PROMPT:
In the copy, keep every line below as it is and leave out the pictures.

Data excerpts
= Beginning of Section =

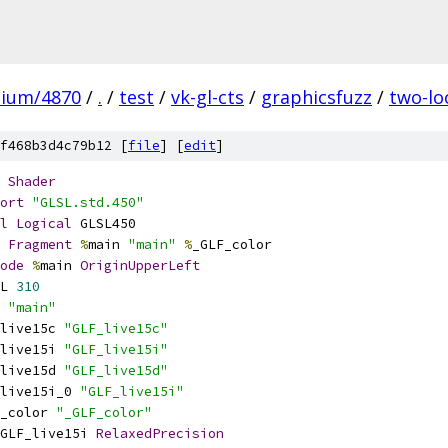
mium/4870
/
.
/
test
/
vk-gl-cts
/
graphicsfuzz
/
two-lo
f468b3d4c79b12 [
file
] [
edit
]
Shader
ort
"GLSL.std.450"
l
Logical
 GLSL450
Fragment
%
main 
"main"
%
_GLF_color
ode
%
main 
OriginUpperLeft
L 
310
 
"main"
live15c 
"GLF_live15c"
live15i 
"GLF_live15i"
live15d 
"GLF_live15d"
live15i_0 
"GLF_live15i"
_color 
"_GLF_color"
GLF_live15i 
RelaxedPrecision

= End of Section =

THE COMPLETED TASK:
mium/4870
/
.
/
test
/
vk-gl-cts
/
graphicsfuzz
/
two-lo
f468b3d4c79b12 [
file
] [
edit
]
Shader
ort
"GLSL.std.450"
l
Logical
 GLSL450
Fragment
%
main 
"main"
%
_GLF_color
ode
%
main 
OriginUpperLeft
L 
310
 
"main"
live15c 
"GLF_live15c"
live15i 
"GLF_live15i"
live15d 
"GLF_live15d"
live15i_0 
"GLF_live15i"
_color 
"_GLF_color"
GLF_live15i 
RelaxedPrecision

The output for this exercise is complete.